On 19 December 2012 18:53, Gary Shannon <[log in to unmask]> wrote:

This is a little bit off the current topic, but I just want to say, I
love context network approach. I have been so drowned in
sentence-level NLP recently that a real attempt at attacking
discourse-level processing is very refreshing to read.

> The intent here is very different.
> I DO NOT want to extract the existing grammar from the corpus, but to
> find ways to paraphrase the existing corpus in such a way that the
> grammar extracted from that corpus is minimal.

I'm pretty sure I got that. But the way you propose to go about it
seems incredibly tedious and highly amenable to machine assistance.

> Treebanks are useless because the point it to INVENT a grammar for a conlang.

They're useless if you do all of the inspection and paraphrasing
manually. They're useless for the creative bit where you introduce new
rules that are not necessarily derived from the source language. But I
would not want to manually look at the same kinds of sentences over
and over again, reconfirming to myself each time that, yes, I can in
fact still paraphrase this kind of source sentence into this other
kind of target/conlang sentence. I'd want to make that decision once
and then let a computer scan through the rest until it came upon a new
kind of sentence which might be already paraphrasable in a way that
the machine doesn't know (because it doesn't parse for semantics) or
might require introducing a new rule in the conlang grammar.

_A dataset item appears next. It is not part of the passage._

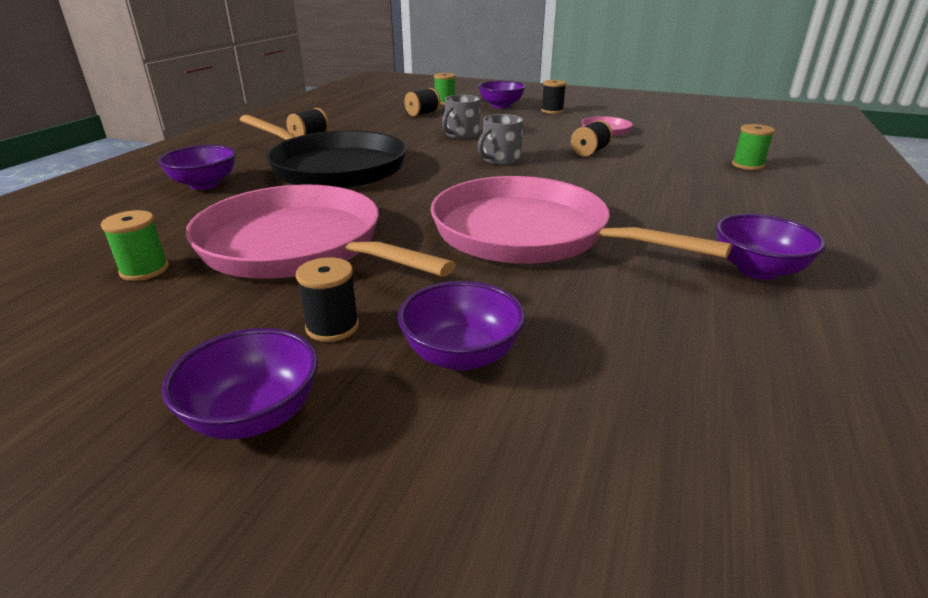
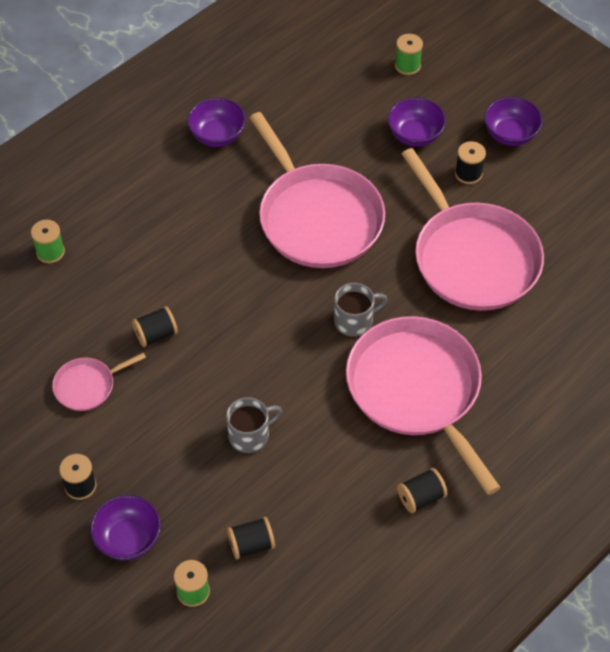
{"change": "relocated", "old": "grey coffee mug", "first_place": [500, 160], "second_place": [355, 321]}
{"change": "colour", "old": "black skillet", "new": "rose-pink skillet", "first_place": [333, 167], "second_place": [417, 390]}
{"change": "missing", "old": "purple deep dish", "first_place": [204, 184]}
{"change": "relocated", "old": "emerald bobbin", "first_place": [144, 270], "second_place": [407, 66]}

Doing
that scanning requires that the text be parsed, which you'd have to do
implicitly in your head in order to do everything by hand, and thus a
treebank would be useful to avoid parsing on the fly.
And at that point, the process looks much like automatically
extracting a grammar from a treebank, except that instead of just
storing the rules that are found directly, it presents each rule to a
human and then stores whatever new rule the human puts in or nothing,
if the human decides that a rule is unnecessary because it can be
paraphrased. That should produce the same result as paraphrasing the
whole corpus manually, but with a small fraction of the effort. Plus,
you'd end up with a nice syntactic transfer system for translating
from the "training" source language to the conlang for free.